» **Set exercise a**:
Please list every example event name that the Meshes overview below gives.

Meshes is the outbound integration layer for SaaS products.

Meshes is the outbound integration layer for SaaS products.

Your app emits product events once. Meshes routes those events to the right customer-facing destinations: CRMs, email tools, support platforms, webhooks, and other downstream systems.

Instead of building and maintaining a separate delivery path for every integration, you get one consistent system for:

  • routing events to one or many destinations
  • managing customer-specific connections and credentials
  • retrying failed deliveries automatically
  • inspecting failures and replaying when needed
  • isolating every customer or environment in its own workspace

What Meshes Is For

Meshes is a good fit when your product needs to send events like:

  • contact.created
  • trial.started
  • invoice.paid
  • subscription.canceled

to tools like:

  • HubSpot
  • Salesforce
  • Intercom
  • Mailchimp
  • Slack
  • webhooks

The pattern is:

  1. your app emits an event
  2. Meshes evaluates the rules for that workspace
  3. Meshes fans the event out to the configured destinations
  4. Meshes handles retries, failures, and delivery history

What Meshes Replaces

Without Meshes, most teams end up maintaining some version of this:

  • destination-specific webhook handlers
  • queue workers for each integration path
  • retry logic scattered across services
  • credential plumbing for each customer connection
  • fragmented logs and ad-hoc debugging tools

Meshes consolidates that into a shared delivery layer.

» **Set exercise b**:
Update the entries below so that "coordinates" becomes "pixel positions", and leave everything else unchanged.

» **Material provided**:
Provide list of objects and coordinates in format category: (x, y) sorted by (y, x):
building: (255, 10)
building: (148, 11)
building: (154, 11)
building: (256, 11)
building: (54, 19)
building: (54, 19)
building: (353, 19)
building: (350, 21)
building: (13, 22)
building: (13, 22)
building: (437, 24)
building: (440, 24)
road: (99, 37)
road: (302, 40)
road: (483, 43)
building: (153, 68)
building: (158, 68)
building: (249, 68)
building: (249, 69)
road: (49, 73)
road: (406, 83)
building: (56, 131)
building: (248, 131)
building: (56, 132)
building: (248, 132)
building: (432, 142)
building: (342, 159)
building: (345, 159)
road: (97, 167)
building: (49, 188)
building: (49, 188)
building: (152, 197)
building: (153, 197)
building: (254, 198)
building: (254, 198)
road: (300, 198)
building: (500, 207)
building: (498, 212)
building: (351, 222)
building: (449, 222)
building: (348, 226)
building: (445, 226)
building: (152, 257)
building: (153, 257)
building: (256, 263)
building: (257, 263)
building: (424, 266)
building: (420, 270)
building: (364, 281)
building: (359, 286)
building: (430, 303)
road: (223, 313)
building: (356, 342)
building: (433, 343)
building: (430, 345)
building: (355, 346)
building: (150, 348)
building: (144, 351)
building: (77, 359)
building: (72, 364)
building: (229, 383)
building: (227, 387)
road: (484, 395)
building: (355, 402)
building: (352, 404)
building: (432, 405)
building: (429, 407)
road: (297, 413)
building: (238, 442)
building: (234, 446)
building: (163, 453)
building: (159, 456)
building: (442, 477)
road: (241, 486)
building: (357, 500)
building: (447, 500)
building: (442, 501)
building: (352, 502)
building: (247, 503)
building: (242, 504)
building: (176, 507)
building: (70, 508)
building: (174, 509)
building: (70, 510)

» **Result a**:
contact.created
trial.started
invoice.paid
subscription.canceled

» **Result b**:
Provide list of objects and pixel positions in format category: (x, y) sorted by (y, x):
building: (255, 10)
building: (148, 11)
building: (154, 11)
building: (256, 11)
building: (54, 19)
building: (54, 19)
building: (353, 19)
building: (350, 21)
building: (13, 22)
building: (13, 22)
building: (437, 24)
building: (440, 24)
road: (99, 37)
road: (302, 40)
road: (483, 43)
building: (153, 68)
building: (158, 68)
building: (249, 68)
building: (249, 69)
road: (49, 73)
road: (406, 83)
building: (56, 131)
building: (248, 131)
building: (56, 132)
building: (248, 132)
building: (432, 142)
building: (342, 159)
building: (345, 159)
road: (97, 167)
building: (49, 188)
building: (49, 188)
building: (152, 197)
building: (153, 197)
building: (254, 198)
building: (254, 198)
road: (300, 198)
building: (500, 207)
building: (498, 212)
building: (351, 222)
building: (449, 222)
building: (348, 226)
building: (445, 226)
building: (152, 257)
building: (153, 257)
building: (256, 263)
building: (257, 263)
building: (424, 266)
building: (420, 270)
building: (364, 281)
building: (359, 286)
building: (430, 303)
road: (223, 313)
building: (356, 342)
building: (433, 343)
building: (430, 345)
building: (355, 346)
building: (150, 348)
building: (144, 351)
building: (77, 359)
building: (72, 364)
building: (229, 383)
building: (227, 387)
road: (484, 395)
building: (355, 402)
building: (352, 404)
building: (432, 405)
building: (429, 407)
road: (297, 413)
building: (238, 442)
building: (234, 446)
building: (163, 453)
building: (159, 456)
building: (442, 477)
road: (241, 486)
building: (357, 500)
building: (447, 500)
building: (442, 501)
building: (352, 502)
building: (247, 503)
building: (242, 504)
building: (176, 507)
building: (70, 508)
building: (174, 509)
building: (70, 510)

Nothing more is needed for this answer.